Figure 15 TDS of the CNS colloids resulted by different microwave pyrolysis and different dispersion techniques.
Figure 16 The CNS colloids and TDS of the CNS colloids resulted by different microwave pyrolysis and different dispersion techniques after keeping for 11 hours
Figure 16 shows that after keeping for 11 h, The average TDS decreased to become 329.67 and 270.67 ppm for the DTH200-MC40 and DTR200-MC40, respectively. This changing is related to the physical changing of the color from opaque - black to transparant - brown in Figure 13 and 14. By consideration that:
The reflux - microwave pyrolysis can produce larger carbon particles due to lower pressure pyrolysis
The coarse colloid can be settled down by gravitation or without centrifugation like the colloidal sol
Therefore, decreasing of more TDS for DTR200-MC400 after keeping 11 h indicates the decreasing of the coarse colloid. It is probably caused by aggregation of the coarse colloid particles to form the sedimented particles chemically through intermolecular force such as hydrogen bonding as ilustrated in Figure 17 and also by gravitation physically
Before keeping for 11 h, the sonicated colloid (S) gave higher TDS than the blended colloid (B) whereas no significant different appearance. After keeping for 11 h, the sonicated colloids (S) had higher TDS than the blended one (B), whereas the sonicated colloid (S) has more transparant and lighter brown than the blended colloid (B), so that TDS mainly described the colloidal sol concentration more than the coarse colloid concentration. It indicates that sonication is more effective to poduce the colloidal sol than the blending technique.
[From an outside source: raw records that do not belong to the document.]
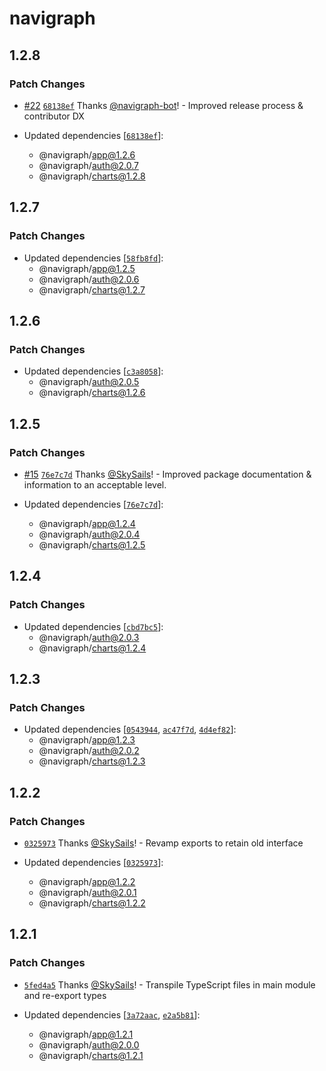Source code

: # navigraph

## 1.2.8

### Patch Changes

- [#22](https://github.com/Navigraph/navigraph-js-sdk/pull/22) [`68138ef`](https://github.com/Navigraph/navigraph-js-sdk/commit/68138efac4504c57ea2e7d9223c14e4442fbf179) Thanks [@navigraph-bot](https://github.com/navigraph-bot)! - Improved release process & contributor DX

- Updated dependencies [[`68138ef`](https://github.com/Navigraph/navigraph-js-sdk/commit/68138efac4504c57ea2e7d9223c14e4442fbf179)]:
  - @navigraph/app@1.2.6
  - @navigraph/auth@2.0.7
  - @navigraph/charts@1.2.8

## 1.2.7

### Patch Changes

- Updated dependencies [[`58fb8fd`](https://github.com/Navigraph/navigraph-js-sdk/commit/58fb8fd8a9da0301a7a67a787f69c83b9ce171a6)]:
  - @navigraph/app@1.2.5
  - @navigraph/auth@2.0.6
  - @navigraph/charts@1.2.7

## 1.2.6

### Patch Changes

- Updated dependencies [[`c3a8058`](https://github.com/Navigraph/navigraph-js-sdk/commit/c3a8058a846c6a79cd9a9af8a01f6598fccf4d06)]:
  - @navigraph/auth@2.0.5
  - @navigraph/charts@1.2.6

## 1.2.5

### Patch Changes

- [#15](https://github.com/Navigraph/navigraph-js-sdk/pull/15) [`76e7c7d`](https://github.com/Navigraph/navigraph-js-sdk/commit/76e7c7d91a6b19d6040dc5b87561e8ecde6a6af2) Thanks [@SkySails](https://github.com/SkySails)! - Improved package documentation & information to an acceptable level.

- Updated dependencies [[`76e7c7d`](https://github.com/Navigraph/navigraph-js-sdk/commit/76e7c7d91a6b19d6040dc5b87561e8ecde6a6af2)]:
  - @navigraph/app@1.2.4
  - @navigraph/auth@2.0.4
  - @navigraph/charts@1.2.5

## 1.2.4

### Patch Changes

- Updated dependencies [[`cbd7bc5`](https://github.com/Navigraph/sdk/commit/cbd7bc5b6df32301fcaa217e221d158b7b268b8d)]:
  - @navigraph/auth@2.0.3
  - @navigraph/charts@1.2.4

## 1.2.3

### Patch Changes

- Updated dependencies [[`0543944`](https://github.com/Navigraph/sdk/commit/0543944fce3a7a1b7824763336e8072d8f3bb17d), [`ac47f7d`](https://github.com/Navigraph/sdk/commit/ac47f7dcdf8fac9365466d1f368fc362bd040ae3), [`4d4ef82`](https://github.com/Navigraph/sdk/commit/4d4ef82f9e285877fbbd57715b9c4be62bb88c71)]:
  - @navigraph/app@1.2.3
  - @navigraph/auth@2.0.2
  - @navigraph/charts@1.2.3

## 1.2.2

### Patch Changes

- [`0325973`](https://github.com/Navigraph/sdk/commit/03259735f5627a6a405d527dd3ed80f0a42311b1) Thanks [@SkySails](https://github.com/SkySails)! - Revamp exports to retain old interface

- Updated dependencies [[`0325973`](https://github.com/Navigraph/sdk/commit/03259735f5627a6a405d527dd3ed80f0a42311b1)]:
  - @navigraph/app@1.2.2
  - @navigraph/auth@2.0.1
  - @navigraph/charts@1.2.2

## 1.2.1

### Patch Changes

- [`5fed4a5`](https://github.com/Navigraph/sdk/commit/5fed4a5cbd80ec9ee7eefc4a81320a44ecb79c12) Thanks [@SkySails](https://github.com/SkySails)! - Transpile TypeScript files in main module and re-export types

- Updated dependencies [[`3a72aac`](https://github.com/Navigraph/sdk/commit/3a72aacd984c8e0ca83e7209e088d57941c72f2e), [`e2a5b81`](https://github.com/Navigraph/sdk/commit/e2a5b819e061ff566ef05fef35a9ef994a035399)]:
  - @navigraph/app@1.2.1
  - @navigraph/auth@2.0.0
  - @navigraph/charts@1.2.1

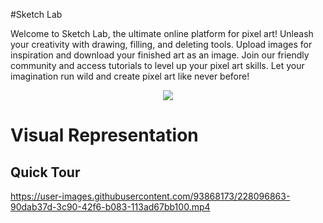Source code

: #Sketch Lab

Welcome to Sketch Lab, the ultimate online platform for pixel art! Unleash your creativity with drawing, filling, and deleting tools. Upload images for inspiration and download your finished art as an image. Join our friendly community and access tutorials to level up your pixel art skills. Let your imagination run wild and create pixel art like never before!


<div align="center">
   <img src="https://user-images.githubusercontent.com/93868173/228098328-ff4ec599-bce0-41df-beca-f079943ee4a5.gif" data-canonical-src="https://user-images.githubusercontent.com/93868173/222461648-1f92b8d7-48da-4e33-9de0-612c879746bb.gif"/>
</div>

# Visual Representation






## Quick Tour

https://user-images.githubusercontent.com/93868173/228096863-90dab37d-3c90-42f6-b083-113ad67bb100.mp4

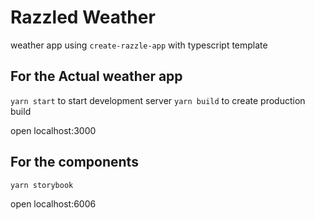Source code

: # Razzled Weather

weather app using `create-razzle-app` with typescript template

## For the Actual weather app

`yarn start` to start development server
`yarn build` to create production build

open localhost:3000

## For the components

`yarn storybook`

open localhost:6006
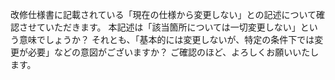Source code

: 改修仕様書に記載されている「現在の仕様から変更しない」との記述について確認させていただきます。
本記述は「該当箇所については一切変更しない」という意味でしょうか？
それとも、「基本的には変更しないが、特定の条件下では変更が必要」などの意図がございますか？
ご確認のほど、よろしくお願いいたします。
The blended - sonicated colloids (BS) had same or higher than the blended colloid (B) for DTH200-MC40 and DTR200-MC40, respectively. Higher TDS is caused by the significant influence by sonication treatment. The influence of sonication is more significant for DTR200-MC40 than DTH200-MC40 because its polarity (based on fungtional groups) is higher than DTH200-MC40 so that effect of sonication is more effective.
4. Conclusions
This research has conducted some experiments, including synthesis of carbon nanomaterial from sugarcane leaf biomass by different combination of the hydrothermal - microwave method resulted in the darker product, higher crystalinity index, less oxy surface functional groups, and higher concentration of colloid, many more nanoparticles than the reflux - microwave one. The different method combination caused the different nanoparticle shapes, i.e carbon nanosphere the hydrothermal - microwave pyrolysis method and carbon nanoblock by the reflux - hydrothermal one. Correlation of aromaticity and polar group fraction was more linier than of cellulose crystalinity index and polar groups fraction. The test of dispersion stability showed that qualitatively sonication gave the most transparant brown colloid and after keeping for 11 h, the sonication gave the highest TDS.